If you are afraid of sharks, for example, you can start by watching films or documentaries about sharks.

Great White Open Ocean documentary interview

Once you are able to watch those without having a panic attack, you can move on to swimming in pools with sharks (or at least looking at them through a glass wall).

If you are afraid of deep water, you can start by swimming in shallow pools and gradually work your way up to deeper water. This process is sometimes referred to exposure therapy for phobias.

If you feel like you are not making progress on your own, there is no shame in seeking out professional help. A therapist can help you work through your fears and develop a treatment plan that is right for you. 

While thalassophobia can be a debilitating fear, it is important to remember that it is also treatable. With the right help, you can overcome your fear and enjoy the ocean like everyone else. 

Simular Phobias to Thalassophobia

  • Placophobia: This is the fear of tombstones, which can extend to cemeteries as well as holidays like Halloween (the fear of Halloween is called samhainophobia).
  • Scopophobia: This is the fear of being stared at or watched, and it can impair your quality of life by making you feel like you’re constantly being watched.
  • Taphephobia: This is the fear of being buried alive, and it’s often the result of a traumatic event or a near-death experience.

Real Life Experience with Thalassophobia

abstract painting of sharks in the ocean
For more phobia-related art on Instagram:@massivephobia

I have a friend named Johnny. He has galeophobia, or a fear of sharks. No big deal. Lots of people are. However, as he got older, he let his fear of sharks consume him. He started having panic attacks whenever he was in the ocean or even near a pool.

He would have nightmares about being attacked by a shark, and he would wake up in a cold sweat. He even stopped going on vacation because he was afraid of being in the ocean. His fear began to take over his life.

However, Johnny is a fighter. He didn’t want to let his fear control him anymore. So, he started doing research on sharks. He watched documentaries and read books about them. He even went to an aquarium and stood in front of the shark tank.

Slowly but surely, he began to desensitize himself to his fear. Now, he can go swimming in the ocean and he even goes on vacation. He’s not 100% over his fear, but he’s come a long way.

If you’re struggling with thalassophobia, know that you’re not alone. Millions of people around the world share your fear. But, with time and patience, you can overcome it. Just take it one step at a time.
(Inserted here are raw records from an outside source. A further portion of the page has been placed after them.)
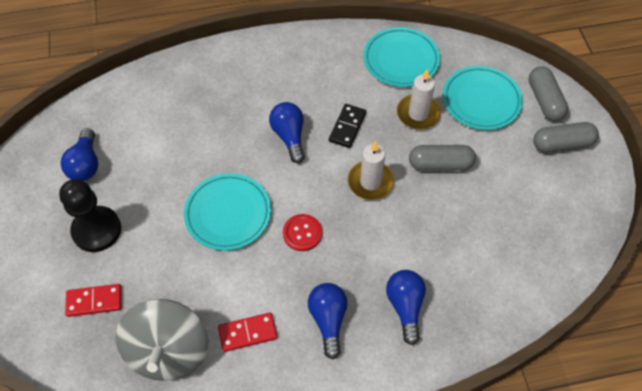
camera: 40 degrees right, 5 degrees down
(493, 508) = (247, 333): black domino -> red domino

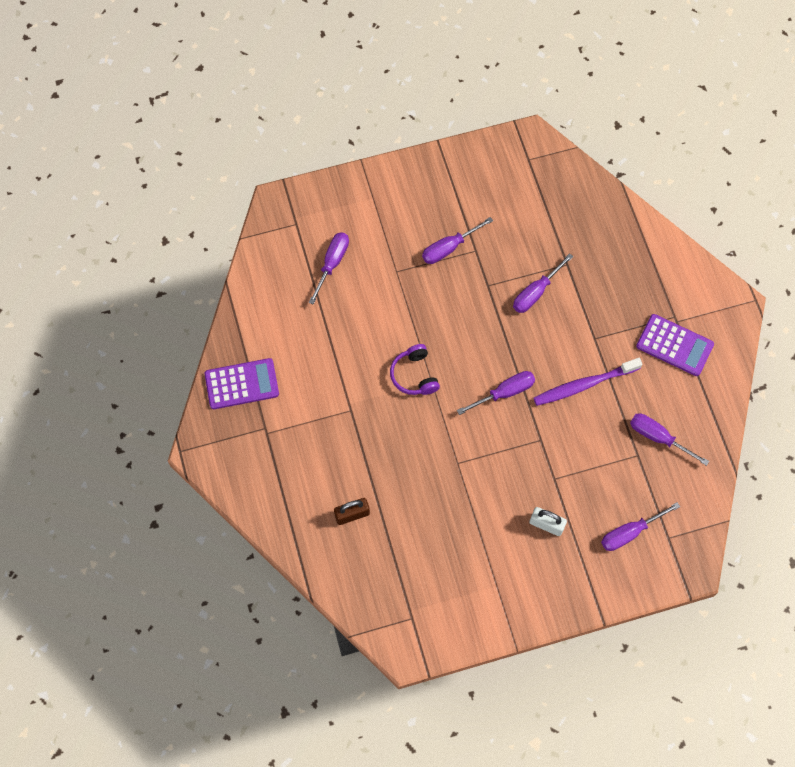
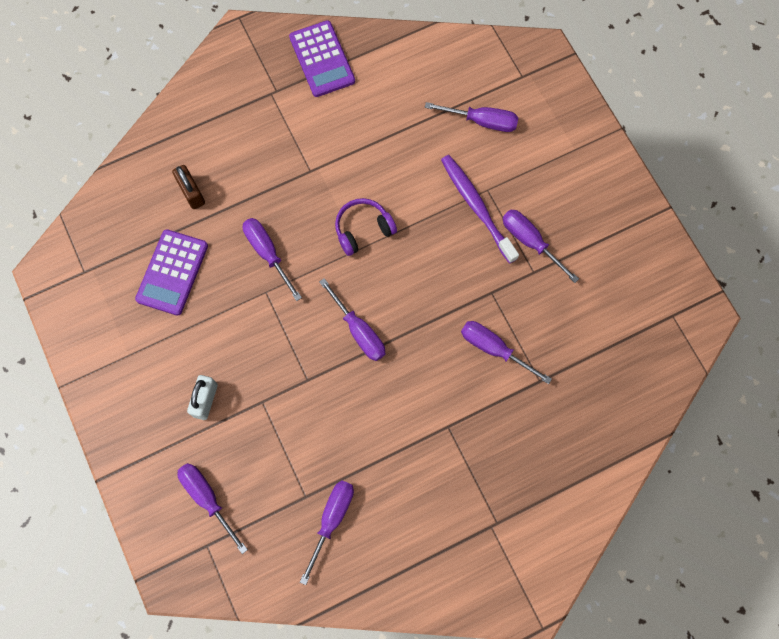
camera: 80 degrees right, 5 degrees up
(422, 456) = (268, 253): none -> purple screwdriver
(584, 385) = (385, 422): purple toothbrush -> purple toothbrush (477, 207)
(674, 345) = (458, 527): purple calculator -> purple calculator (172, 272)

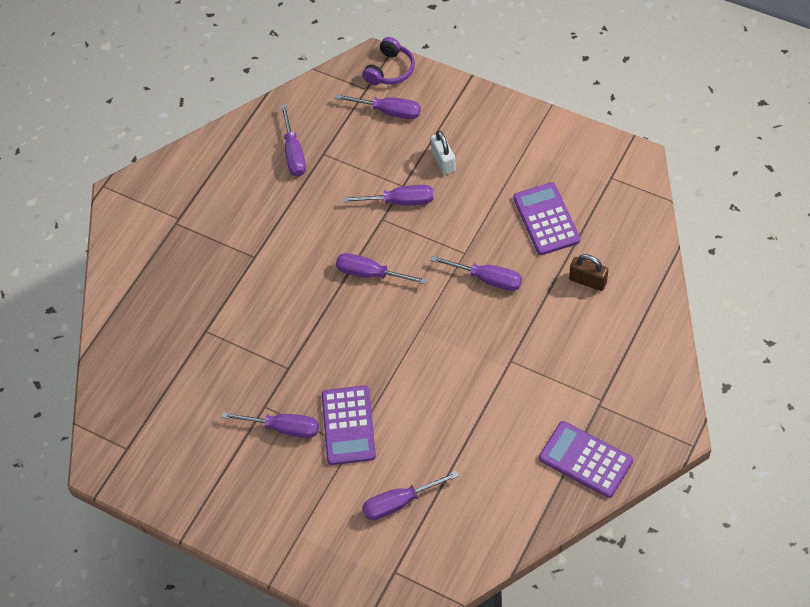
camera: 150 degrees right, 15 degrees down
(363, 229) = (428, 345): purple headphones -> purple headphones (390, 70)
(477, 207) = (348, 425): purple toothbrush -> purple calculator
(494, 349) = (256, 329): purple screwdriver -> purple screwdriver (400, 201)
If you suffer from thalassophobia – which is defined as a fear of the ocean – you’re certainly not alone. As many as 1 in 6 people have this phobia, which is more common than you might think.
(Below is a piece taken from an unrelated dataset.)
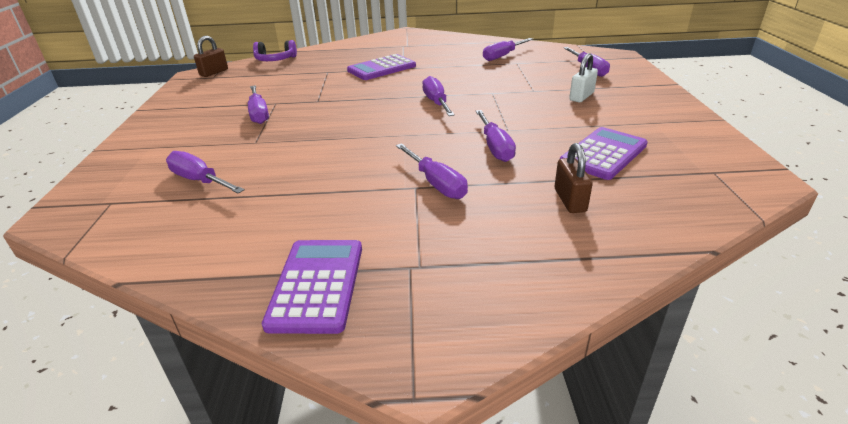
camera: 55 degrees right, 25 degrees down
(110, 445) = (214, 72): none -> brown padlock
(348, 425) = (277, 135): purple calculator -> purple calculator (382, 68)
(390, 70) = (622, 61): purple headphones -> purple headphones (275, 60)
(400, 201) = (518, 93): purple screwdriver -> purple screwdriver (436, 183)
There are a number of factors that can contribute to thalassophobia including family history, personal experiences, and common fears like those related to sharks or other dangerous sea creatures.

Thankfully, there are also things you can do to overcome your fear or similar anxiety disorders such as understanding that your feelings are real and seeking help from a professional if necessary.

FAQ – Thalassophobia: Fear of the Ocean

Is it possible to overcome thalassophobia?

Yes, it is possible to overcome thalassophobia with the help of a professional therapist and by gradually exposing yourself to your triggers.

How long does thalassophobia last?

There is no set timeline for thalassophobia. For some people, the fear is short-lived and goes away on its own. For others, the fear may be more persistent and last for years or even a lifetime.

What are some common triggers for thalassophobia?

Some common triggers for thalassophobia include sharks, deep water, and the vastness of the ocean (similar to being afraid of large objects).

How do you trigger thalassophobia?

There is no one single trigger for thalassophobia. Instead, it is often a combination of factors including family history, personal experiences, and common fears.

What can thalassophobia cause?

Thalassophobia can cause a variety of symptoms including anxiety, panic attacks, avoidance of trigger areas, and difficulty breathing. In severe cases, it can lead to agoraphobia or claustrophobia, or even a PTSD-type attack.